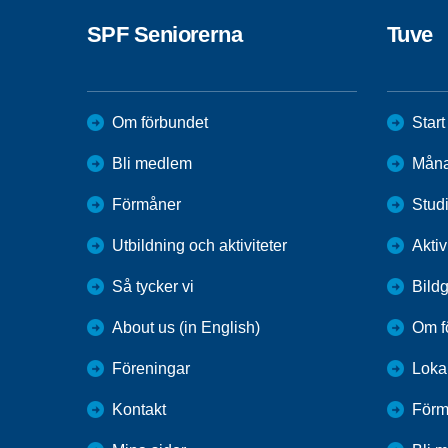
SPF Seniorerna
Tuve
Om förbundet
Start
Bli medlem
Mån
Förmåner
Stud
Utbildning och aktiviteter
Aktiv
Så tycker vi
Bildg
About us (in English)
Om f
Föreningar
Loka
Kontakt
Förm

...

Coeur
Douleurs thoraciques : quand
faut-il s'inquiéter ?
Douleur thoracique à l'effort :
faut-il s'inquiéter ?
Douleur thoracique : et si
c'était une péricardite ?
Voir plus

==

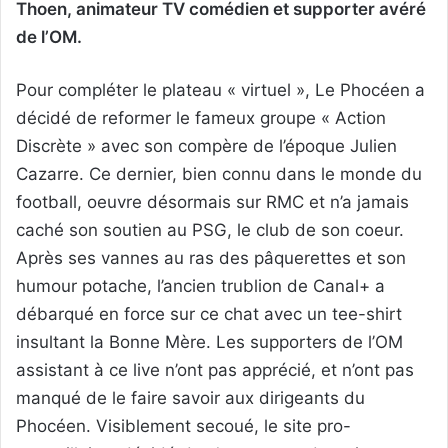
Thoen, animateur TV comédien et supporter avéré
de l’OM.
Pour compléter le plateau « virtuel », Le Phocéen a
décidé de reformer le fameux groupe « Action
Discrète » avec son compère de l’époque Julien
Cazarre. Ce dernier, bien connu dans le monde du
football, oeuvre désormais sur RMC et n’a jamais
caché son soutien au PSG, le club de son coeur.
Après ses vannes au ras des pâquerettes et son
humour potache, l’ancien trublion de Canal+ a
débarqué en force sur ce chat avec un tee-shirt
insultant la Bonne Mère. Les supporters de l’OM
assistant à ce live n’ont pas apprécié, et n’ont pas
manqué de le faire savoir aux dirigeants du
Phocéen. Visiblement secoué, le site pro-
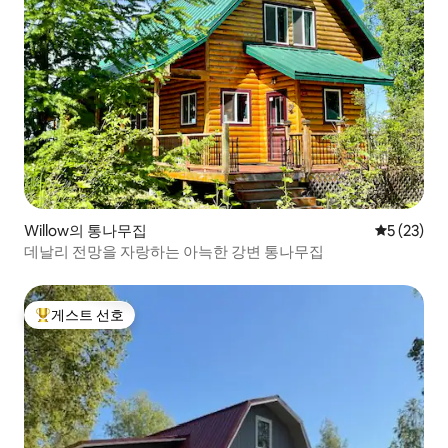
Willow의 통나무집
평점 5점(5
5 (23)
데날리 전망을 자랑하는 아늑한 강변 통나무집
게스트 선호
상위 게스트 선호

ACTIVITY:
Report each line of the entries above that contains the word "avec".

RESULT:
Discrète » avec son compère de l’époque Julien
débarqué en force sur ce chat avec un tee-shirt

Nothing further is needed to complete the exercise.